According to Down the Tubes, the best selling comic in the UK last year was the British reprint of The Simpsons, at an average of over 134,000 copies per issue (sold to a population of, what, about a fifth that of the US?).

I have never seen a copy on sale at a comics shop - all those sales are through newsagents and chain stores.

The icv2 figures are just Diamond's direct market figures. I wonder how the US edition of The Simpsons or Archie or the Johnny DC titles sell at Wal-Mart and the like, and how that would change the perception of the top-selling periodicals?

You bring up an excellent point, Steve, and that's precisely why I didn't mention some of what are viewed as lower-tier titles. I know, for example, many of the Marvel Adventures line have pretty good sell through in the non-comic-shop-market and would certainly be significant factor in Marvel's revenue calculations.

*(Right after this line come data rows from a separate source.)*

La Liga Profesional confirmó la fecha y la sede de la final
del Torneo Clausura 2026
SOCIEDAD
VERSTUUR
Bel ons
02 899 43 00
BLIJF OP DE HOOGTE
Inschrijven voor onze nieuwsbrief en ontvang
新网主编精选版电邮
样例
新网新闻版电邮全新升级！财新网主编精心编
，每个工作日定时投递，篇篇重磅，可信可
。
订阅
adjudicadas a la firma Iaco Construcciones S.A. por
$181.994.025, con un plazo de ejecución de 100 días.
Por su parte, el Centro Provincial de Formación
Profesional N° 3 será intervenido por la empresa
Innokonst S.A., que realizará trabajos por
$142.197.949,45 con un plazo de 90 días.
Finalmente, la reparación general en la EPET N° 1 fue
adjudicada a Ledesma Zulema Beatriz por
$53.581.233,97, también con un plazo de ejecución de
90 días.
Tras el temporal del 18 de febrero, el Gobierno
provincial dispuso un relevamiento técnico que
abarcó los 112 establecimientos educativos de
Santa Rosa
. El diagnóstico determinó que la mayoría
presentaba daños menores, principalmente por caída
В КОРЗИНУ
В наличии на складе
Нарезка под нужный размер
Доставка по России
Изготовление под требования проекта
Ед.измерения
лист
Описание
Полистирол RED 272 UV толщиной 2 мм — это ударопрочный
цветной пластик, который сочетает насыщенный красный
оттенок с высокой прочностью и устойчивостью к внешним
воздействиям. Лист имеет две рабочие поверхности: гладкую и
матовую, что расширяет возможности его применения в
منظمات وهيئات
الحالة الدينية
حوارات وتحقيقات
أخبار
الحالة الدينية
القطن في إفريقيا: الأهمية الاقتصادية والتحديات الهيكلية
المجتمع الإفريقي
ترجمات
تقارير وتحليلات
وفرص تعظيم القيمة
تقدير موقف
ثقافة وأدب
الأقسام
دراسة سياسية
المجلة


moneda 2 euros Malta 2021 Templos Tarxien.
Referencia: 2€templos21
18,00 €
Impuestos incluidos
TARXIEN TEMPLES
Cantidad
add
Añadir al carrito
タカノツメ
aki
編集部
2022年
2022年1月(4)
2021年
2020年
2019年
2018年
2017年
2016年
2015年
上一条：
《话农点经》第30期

That said, though, US sales for the standard super-hero genre stuff are almost exclusively through Diamond, and adding additional outlets wouldn't affect the overall numbers appreciably, I wouldn't think. Certainly not on the high end.

But then look at the non-media-property stuff. Oni's Maintenance or Virgin's Walk-In for examples. Those're books who have almost zero distribution beyond comic shops. Sure, we don't have order numbers from other distributors like Cold Cut, and it doesn't factor in sales directly from the publisher's web site, but that's still a far cry from the 100,000 ballpark of the upper tier titles.

Again, though... no commentary, just observations.